#### SOURCE

23 mars 2011 3 23 /03 /mars /2011 18:48

 

Au départ de Reims, deuxième entorse à l'idéal du pèlerin. Un père de la communauté se propose pour me sortir de la ville et me mène en voiture jusqu'à Rilly-la-Montagne, en lisière de la grande forêt de Reims. Dix kilomètres d'économisés ! Un arrêt à la boulangerie pour me ravitailler et c'est reparti. Avec un petit pincement au cœur. A partir d'ici, et jusqu'à Vézelay, il n'y a plus de balisage. Je suis seul responsable de ma route.

 

Une série de cartes au cent millième, un peu juste pour une lecture précise, et les descriptifs de l'association des pèlerins de Reims photocopiés ou notés au vol, vont me guider pour les prochains jours. J'aime assez ne plus être sur des rails et la nécessité où je suis de tracer le chemin au jour le jour. Car ce n'est pas seulement la carte qu'il faut lire. C'est aussi le terrain : les embranchements et les carrefours, les villages, les rivières traversées. A chaque coïncidence, lorsque la carte et le réel se confirment mutuellement, c'est la joie d'être sur la bonne route. Et lorsque l'incertitude nait – est-ce ici la bifurcation à prendre, est-ce plus loin ? - une sorte d'inquiétude se met en place qui donne du goût au chemin. J'ai toujours aimé la lecture de carte. Une multitude de petites décisions sont à prendre et chaque confirmation que le chemin correspond met de bonne humeur. Il y a un peu de fierté là-dedans, celle d'être capable de tracer son chemin tout seul. Qu'un peu d'humilité vient bientôt tempérer, lorsque l'erreur survient et rallonge l'étape du jour proportionnellement à l'obstination, l'aveuglement ou la distraction dont j'aurai fait preuve !

########
#### DONNÉES FOURNIES

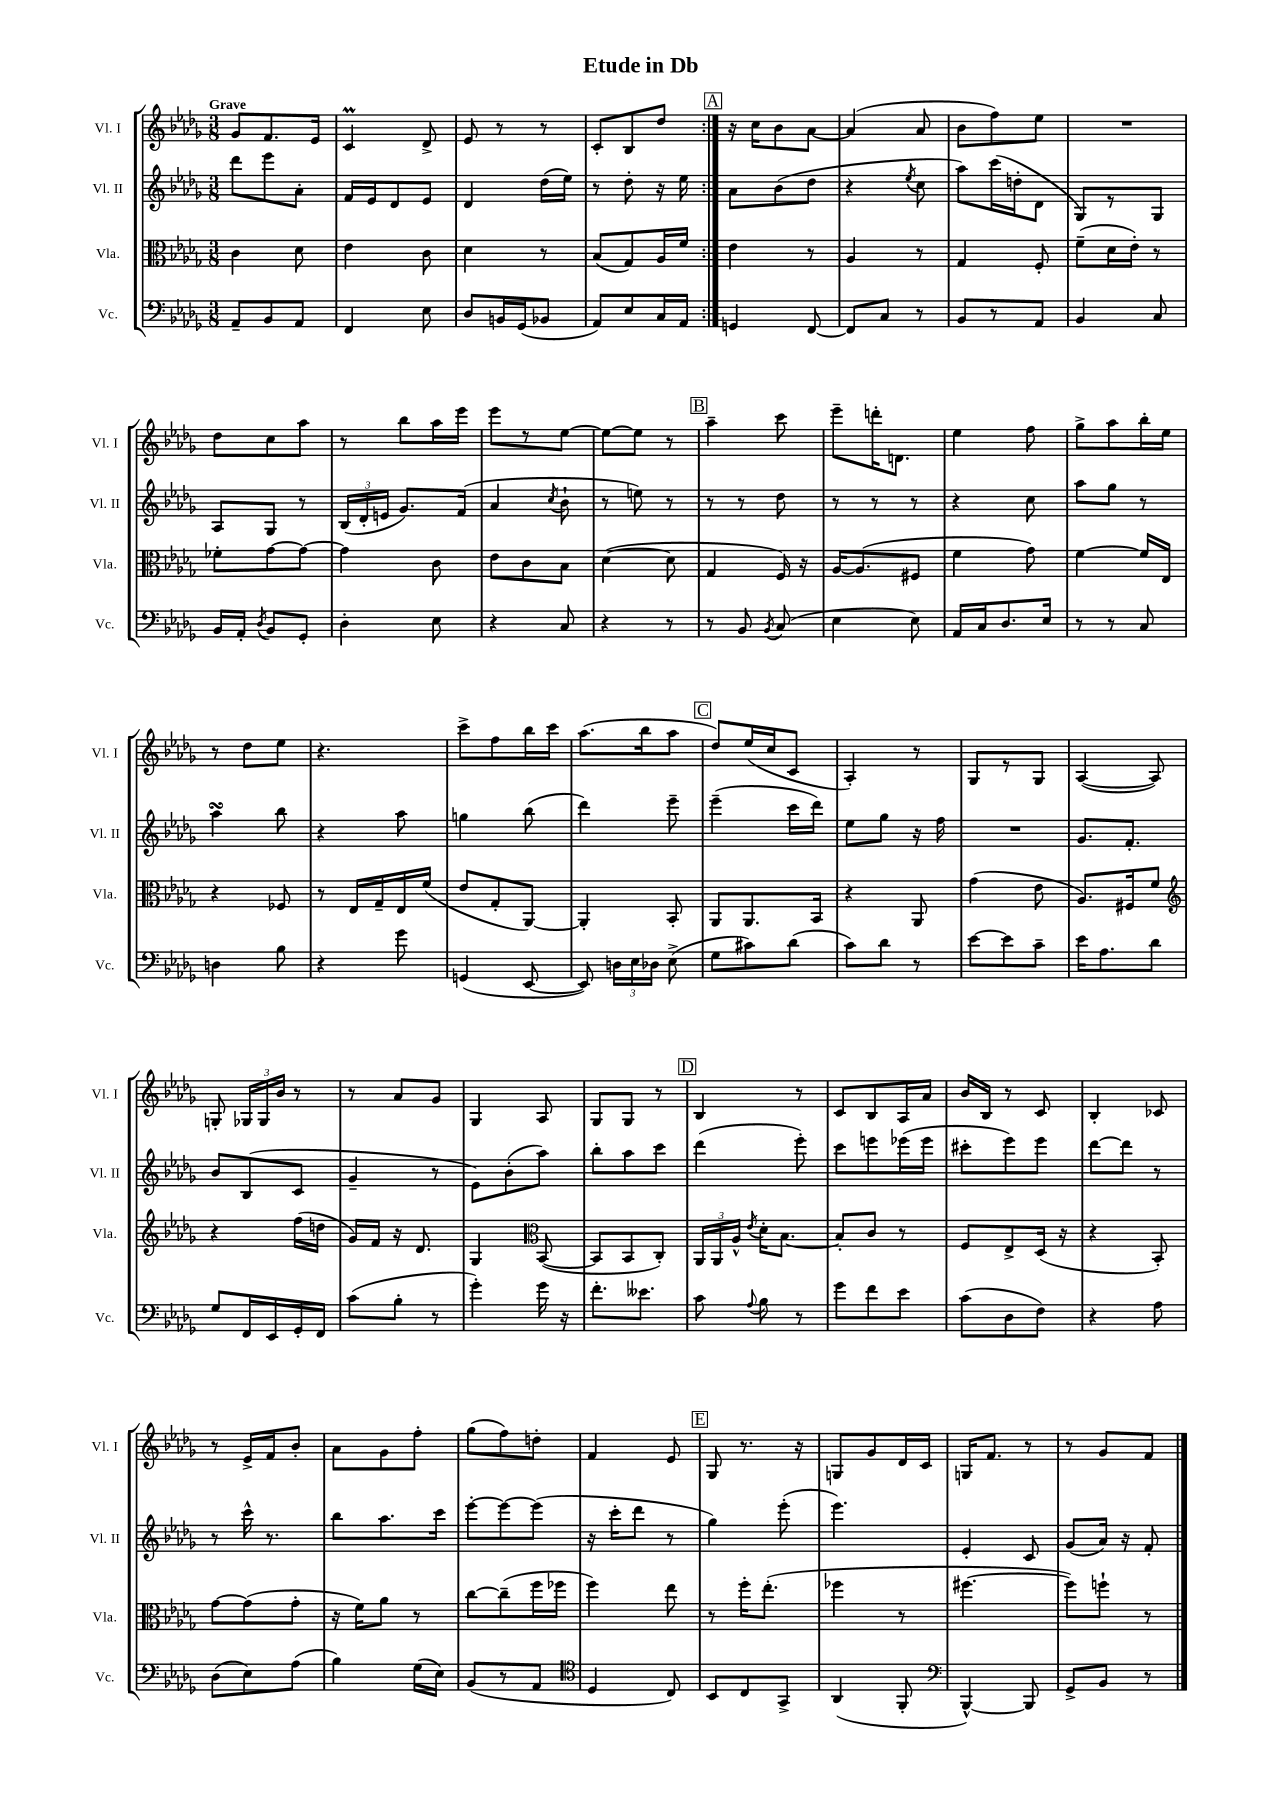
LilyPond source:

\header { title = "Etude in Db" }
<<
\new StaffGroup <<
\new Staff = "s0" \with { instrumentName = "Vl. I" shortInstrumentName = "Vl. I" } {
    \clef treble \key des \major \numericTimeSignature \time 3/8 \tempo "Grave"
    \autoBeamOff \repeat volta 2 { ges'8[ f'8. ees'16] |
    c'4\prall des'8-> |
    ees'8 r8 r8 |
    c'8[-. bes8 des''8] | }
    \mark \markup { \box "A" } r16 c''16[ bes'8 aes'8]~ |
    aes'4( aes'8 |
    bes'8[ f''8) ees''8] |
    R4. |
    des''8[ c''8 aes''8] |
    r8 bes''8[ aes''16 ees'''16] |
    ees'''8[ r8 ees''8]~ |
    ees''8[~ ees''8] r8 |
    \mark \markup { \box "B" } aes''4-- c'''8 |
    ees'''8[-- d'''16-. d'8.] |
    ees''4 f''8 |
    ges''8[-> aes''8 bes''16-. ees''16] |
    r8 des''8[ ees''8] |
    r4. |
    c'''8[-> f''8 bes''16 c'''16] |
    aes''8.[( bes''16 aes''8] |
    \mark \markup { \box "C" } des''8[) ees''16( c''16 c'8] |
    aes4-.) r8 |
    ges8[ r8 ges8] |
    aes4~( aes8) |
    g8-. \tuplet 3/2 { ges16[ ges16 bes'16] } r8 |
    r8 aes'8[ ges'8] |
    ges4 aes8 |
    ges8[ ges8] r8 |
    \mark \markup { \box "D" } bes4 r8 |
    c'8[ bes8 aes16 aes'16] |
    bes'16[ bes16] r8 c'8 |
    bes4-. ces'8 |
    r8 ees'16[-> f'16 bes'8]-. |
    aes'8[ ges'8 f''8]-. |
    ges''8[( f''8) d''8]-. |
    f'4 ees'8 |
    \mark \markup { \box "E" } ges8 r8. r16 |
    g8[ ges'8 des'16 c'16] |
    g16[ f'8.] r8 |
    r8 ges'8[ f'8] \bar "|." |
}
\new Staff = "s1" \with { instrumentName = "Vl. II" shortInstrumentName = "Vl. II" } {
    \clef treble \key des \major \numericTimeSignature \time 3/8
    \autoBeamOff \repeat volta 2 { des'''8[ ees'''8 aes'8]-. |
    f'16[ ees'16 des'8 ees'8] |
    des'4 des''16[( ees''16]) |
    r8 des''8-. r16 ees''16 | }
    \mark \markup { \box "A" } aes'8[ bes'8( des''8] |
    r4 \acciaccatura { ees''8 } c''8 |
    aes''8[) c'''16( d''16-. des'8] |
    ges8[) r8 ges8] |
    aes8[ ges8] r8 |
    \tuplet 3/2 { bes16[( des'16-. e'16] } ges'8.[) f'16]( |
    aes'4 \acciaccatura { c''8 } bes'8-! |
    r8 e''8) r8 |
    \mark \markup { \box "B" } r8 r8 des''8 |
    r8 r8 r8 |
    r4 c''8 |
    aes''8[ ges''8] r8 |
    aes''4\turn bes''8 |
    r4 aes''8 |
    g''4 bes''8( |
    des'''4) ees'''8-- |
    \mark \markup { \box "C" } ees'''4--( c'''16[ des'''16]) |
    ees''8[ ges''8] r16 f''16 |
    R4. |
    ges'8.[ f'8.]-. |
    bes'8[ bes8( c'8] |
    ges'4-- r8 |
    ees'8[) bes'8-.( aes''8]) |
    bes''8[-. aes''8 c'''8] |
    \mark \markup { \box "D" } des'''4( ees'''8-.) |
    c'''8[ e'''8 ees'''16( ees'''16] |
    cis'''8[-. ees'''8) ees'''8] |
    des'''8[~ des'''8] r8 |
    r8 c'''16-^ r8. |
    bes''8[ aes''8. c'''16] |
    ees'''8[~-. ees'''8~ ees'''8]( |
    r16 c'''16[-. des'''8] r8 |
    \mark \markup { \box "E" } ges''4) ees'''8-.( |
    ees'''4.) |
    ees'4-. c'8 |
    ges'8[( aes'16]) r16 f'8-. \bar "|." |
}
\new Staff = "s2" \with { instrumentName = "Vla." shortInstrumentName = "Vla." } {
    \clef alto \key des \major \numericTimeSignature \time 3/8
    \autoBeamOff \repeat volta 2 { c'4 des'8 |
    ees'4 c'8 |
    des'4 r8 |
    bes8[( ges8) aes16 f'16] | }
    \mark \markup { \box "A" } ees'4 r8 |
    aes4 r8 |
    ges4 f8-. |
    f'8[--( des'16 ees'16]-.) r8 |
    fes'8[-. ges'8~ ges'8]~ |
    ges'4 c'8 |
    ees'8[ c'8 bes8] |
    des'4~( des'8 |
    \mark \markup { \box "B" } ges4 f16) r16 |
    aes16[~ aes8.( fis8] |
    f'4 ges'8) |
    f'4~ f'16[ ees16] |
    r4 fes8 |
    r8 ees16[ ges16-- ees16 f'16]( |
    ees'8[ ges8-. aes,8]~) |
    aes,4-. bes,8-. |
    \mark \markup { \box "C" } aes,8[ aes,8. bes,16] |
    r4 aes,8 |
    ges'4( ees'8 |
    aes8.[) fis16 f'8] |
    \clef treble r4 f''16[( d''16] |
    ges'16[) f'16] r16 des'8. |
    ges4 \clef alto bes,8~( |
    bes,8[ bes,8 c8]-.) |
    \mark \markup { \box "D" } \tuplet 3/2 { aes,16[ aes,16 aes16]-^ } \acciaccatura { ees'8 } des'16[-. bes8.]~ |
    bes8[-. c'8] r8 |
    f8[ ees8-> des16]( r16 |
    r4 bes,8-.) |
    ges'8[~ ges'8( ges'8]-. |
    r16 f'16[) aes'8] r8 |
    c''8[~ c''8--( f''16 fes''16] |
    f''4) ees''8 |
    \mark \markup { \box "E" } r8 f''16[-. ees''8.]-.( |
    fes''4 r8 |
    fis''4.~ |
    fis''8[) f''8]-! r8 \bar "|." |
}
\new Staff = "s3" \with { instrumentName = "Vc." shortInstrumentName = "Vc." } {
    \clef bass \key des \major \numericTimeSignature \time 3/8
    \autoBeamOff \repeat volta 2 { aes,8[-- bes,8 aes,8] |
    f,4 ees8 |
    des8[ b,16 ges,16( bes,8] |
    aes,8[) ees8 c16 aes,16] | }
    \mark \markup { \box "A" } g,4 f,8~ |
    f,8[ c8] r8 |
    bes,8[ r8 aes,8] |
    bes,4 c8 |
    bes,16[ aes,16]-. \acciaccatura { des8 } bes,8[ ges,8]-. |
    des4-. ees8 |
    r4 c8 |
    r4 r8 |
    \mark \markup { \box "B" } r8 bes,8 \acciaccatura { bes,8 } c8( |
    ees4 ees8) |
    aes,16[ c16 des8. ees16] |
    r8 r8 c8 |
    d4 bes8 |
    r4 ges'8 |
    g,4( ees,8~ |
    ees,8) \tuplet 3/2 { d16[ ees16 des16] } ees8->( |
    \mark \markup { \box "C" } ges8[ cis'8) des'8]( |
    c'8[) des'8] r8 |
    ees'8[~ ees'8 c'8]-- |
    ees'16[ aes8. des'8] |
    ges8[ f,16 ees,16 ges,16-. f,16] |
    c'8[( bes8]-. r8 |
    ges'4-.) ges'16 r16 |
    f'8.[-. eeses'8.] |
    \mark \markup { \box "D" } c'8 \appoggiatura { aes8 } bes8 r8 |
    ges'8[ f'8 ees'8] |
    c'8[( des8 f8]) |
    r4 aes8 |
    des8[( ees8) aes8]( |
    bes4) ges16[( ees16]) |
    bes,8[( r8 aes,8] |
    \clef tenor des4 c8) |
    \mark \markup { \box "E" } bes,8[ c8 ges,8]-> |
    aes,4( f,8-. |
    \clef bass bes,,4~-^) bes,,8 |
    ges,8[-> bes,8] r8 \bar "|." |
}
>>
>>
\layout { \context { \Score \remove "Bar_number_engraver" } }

########
#### DONNÉES FOURNIES

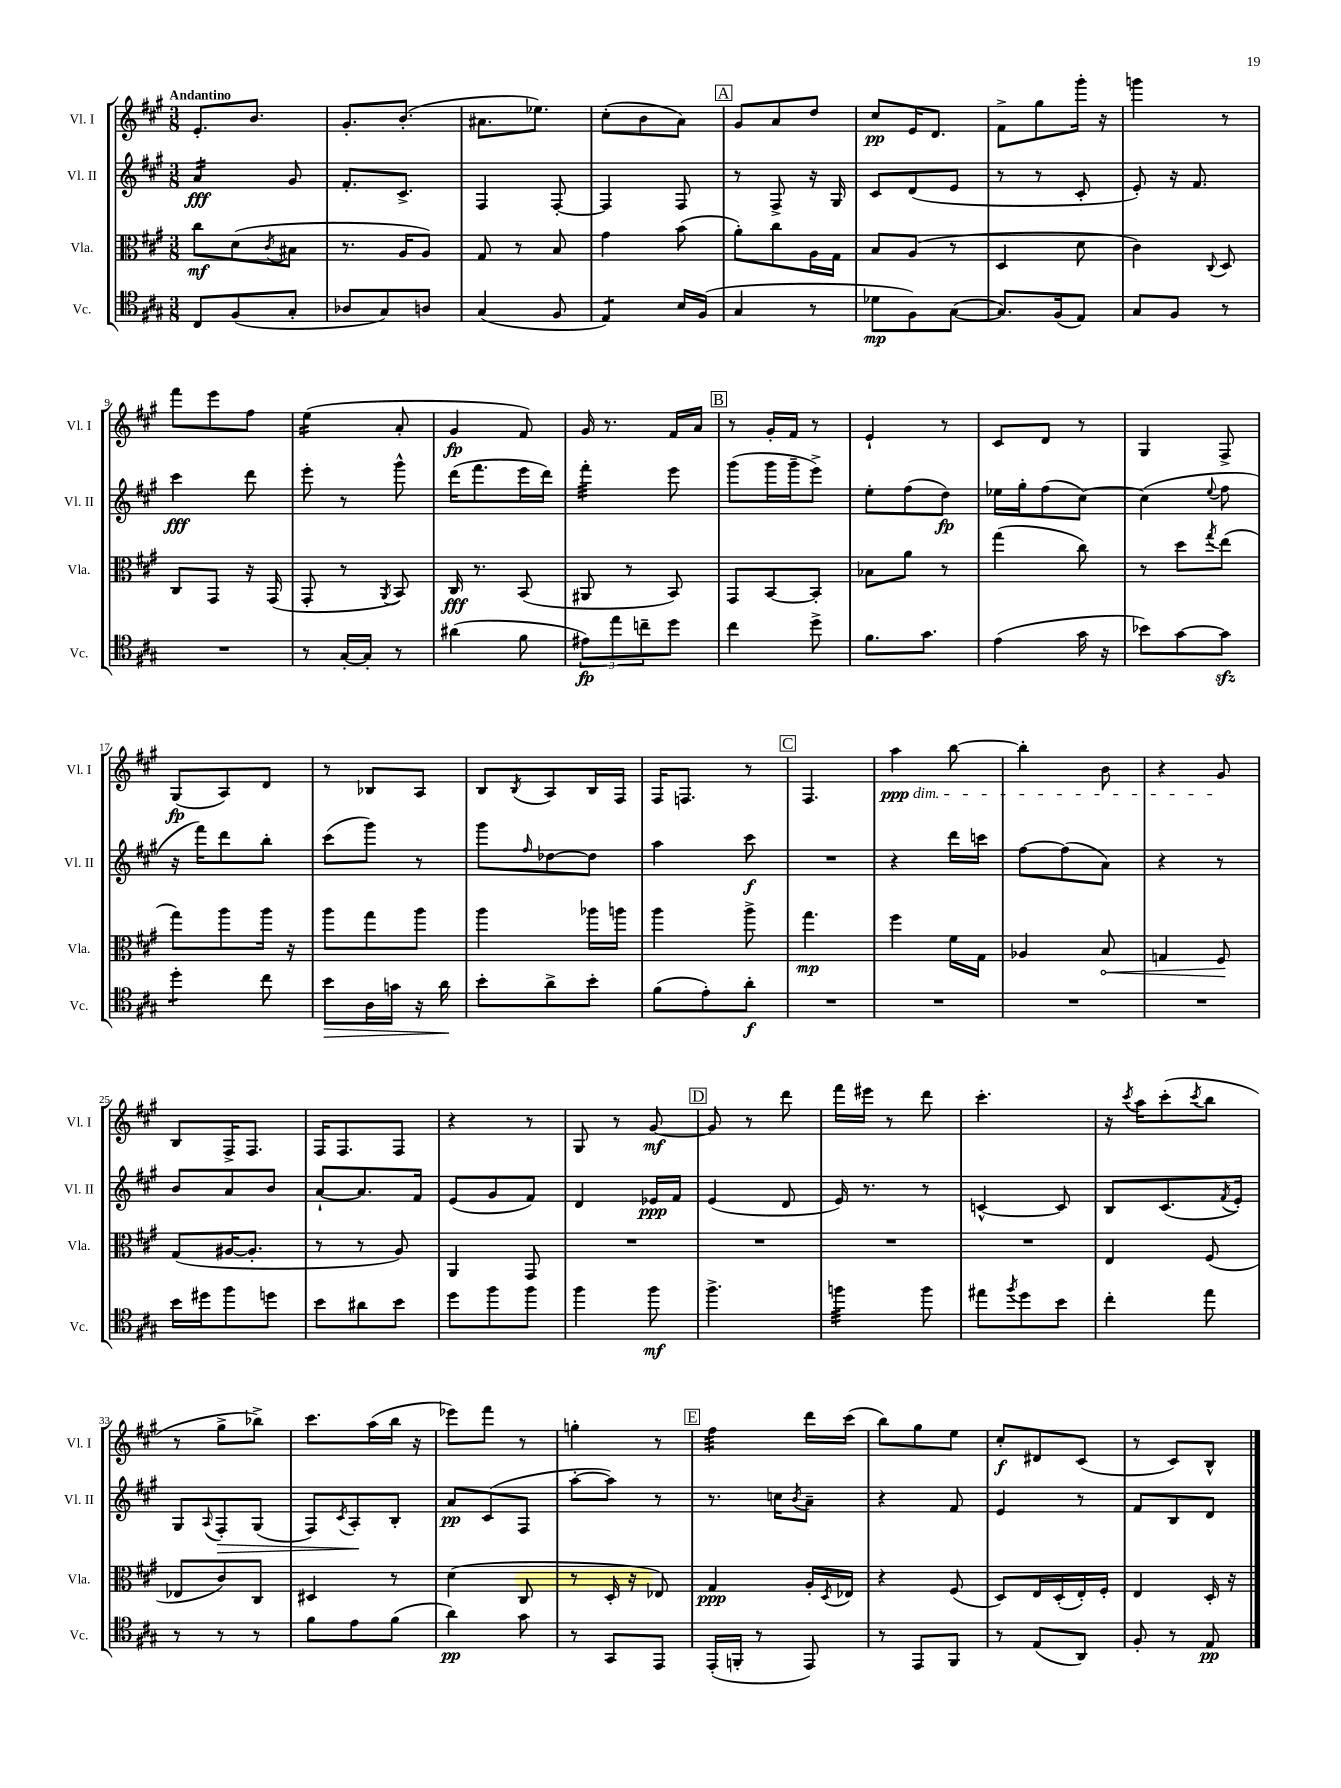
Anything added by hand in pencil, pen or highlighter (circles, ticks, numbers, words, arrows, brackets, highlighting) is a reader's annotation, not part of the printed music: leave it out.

########

**SÉRIE D'EXERCICES**
1/ Reproduisez le passage du récit du départ de Reims qui commence par « 23 mars 2011 » et se poursuit jusqu'à « de ma route. ».
2/ Relevez dans le listing toutes les lignes contenant la chaîne « treble », en tenant compte de la casse.

**CORRIGÉ**
1/
23 mars 2011 3 23 /03 /mars /2011 18:48

 

Au départ de Reims, deuxième entorse à l'idéal du pèlerin. Un père de la communauté se propose pour me sortir de la ville et me mène en voiture jusqu'à Rilly-la-Montagne, en lisière de la grande forêt de Reims. Dix kilomètres d'économisés ! Un arrêt à la boulangerie pour me ravitailler et c'est reparti. Avec un petit pincement au cœur. A partir d'ici, et jusqu'à Vézelay, il n'y a plus de balisage. Je suis seul responsable de ma route.

2/
    \clef treble \key des \major \numericTimeSignature \time 3/8 \tempo "Grave"
    \clef treble \key des \major \numericTimeSignature \time 3/8
    \clef treble r4 f''16[( d''16] |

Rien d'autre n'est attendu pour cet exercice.